‘Liberating’ the Mideast:

Why Do We Never Learn?

by Robert Fisk

Dissident Voice
March 10, 2003

On March 8, 1917, Lt. Gen. Stanley Maude issued a “Proclamation to the People of the Wilayat of Baghdad”. Maude’s Anglo-Indian Army of the Tigres had invaded and occupied Iraq — after storming up the country from Basra — to “free” its people from their dictators. “Our armies do not come into your cities and lands as conquerors or enemies, but as liberators,” the British announced.

 

“People of Baghdad, remember for 26 generations you have suffered under strange tyrants who have ever endeavoured to set one Arab house against another in order that they might profit by your dissensions.

 

“This policy is abhorrent to Great Britain and her Allies for there can be neither peace nor prosperity where there is enmity or misgovernment.”

 

Gen. Maude, of course, was the Gen. Tommy Franks of his day, and his proclamation — so rich in irony now that President George Bush is uttering equally mendacious sentiments — was intended to persuade Iraqis that they should accept foreign occupation while Britain secured the country’s oil.

 

Gen. Maude’s chief political officer, Sir Percy Cox, called on Iraq’s Arab leaders, who were not identified, to participate in the government in collaboration with the British authorities and spoke of liberation, freedom, past glories, future greatness and — here the ironies come in spades — it expressed the hope that the people of Iraq would find unity.

#### [Data below]
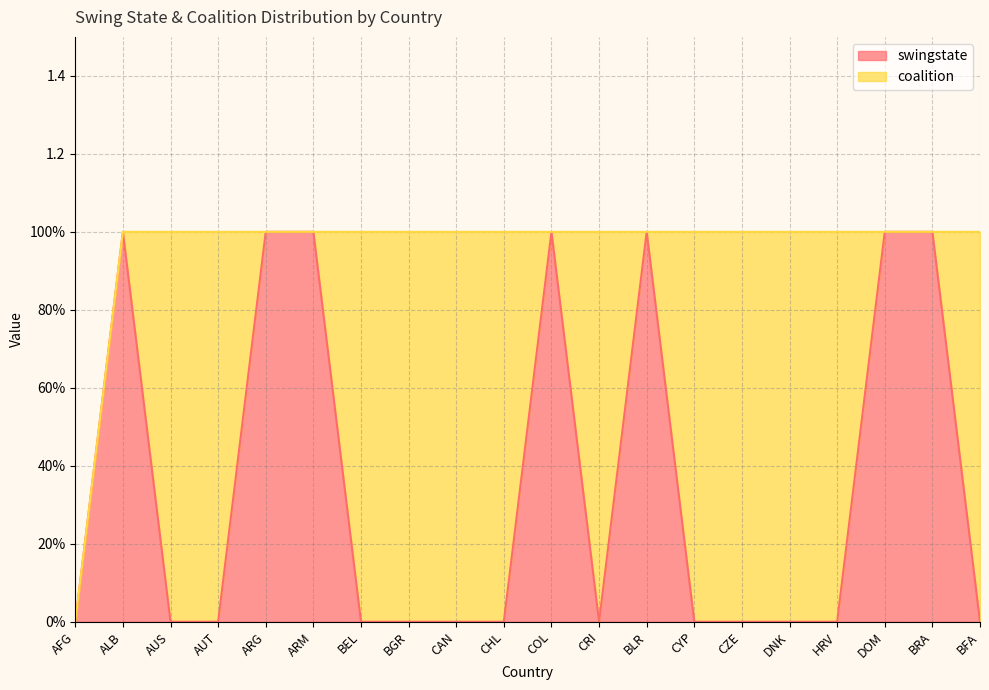

What is the difference between the second highest and minimum values?

1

#### [Exercise tasks]
**a.** Rewrite the paragraph beginning "On March 8, 1917" from the article on Britain's 1917 occupation of Iraq in two or three shorter sentences, keeping its main facts.
**b.** Carry on the article on Britain's 1917 occupation of Iraq, picking up right after its final sentence.

#### [Set of answers]
**a.** On March 8, 1917, Lt. Gen. Stanley Maude issued a proclamation to the people of Baghdad. His Anglo-Indian army had pushed up from Basra and occupied Iraq, claiming to free its people from their dictators. The British declared that their armies came as liberators, not as conquerors or enemies.

**b.**
The British commander cabled to London that “local conditions do not permit of employing in responsible positions any but British officers competent... to deal with people of the country. Before any truly Arab facade (sic) can be applied to edifice, it seems essential that foundation of law and order should be well and truly laid.” As David Fromkin noted in his magisterial A Peace to End all Peace — essential reading for America’s future army of occupation — the antipathy of the Sunni minority and the Shiite majority of Iraq, the rivalries of tribes and clans “made it difficult to achieve a single unified government that was at the same time representative, effective and widely supported”. Whitehall failed, as Fromkin caustically notes, “to think through in practical detail how to fulfill the promises gratuitously made to a section of the local inhabitants”. There was even a problem with the Kurds, since the British could not make up their mind as to whether they should be absorbed into the new state of Iraq or allowed to form an independent Kurdistan. The French were originally to have been awarded Mosul in northern Iraq but gave up their claim in return for — again, ironies — a major share in the new Turkish Petroleum Company, confiscated by the British and recreated as the Iraq Petroleum Company.

 

How many times has the West marched into the Middle East in so brazen a fashion? Gen. Sir Edward Allenby “liberated” Palestine only a few months after Gen. Maude “liberated” Iraq. The French turned up to “liberate” Lebanon and Syria a couple of years later, slaughtering the Syrian forces loyal to King Faisal who dared to suggest that French occupation was not the future they wanted.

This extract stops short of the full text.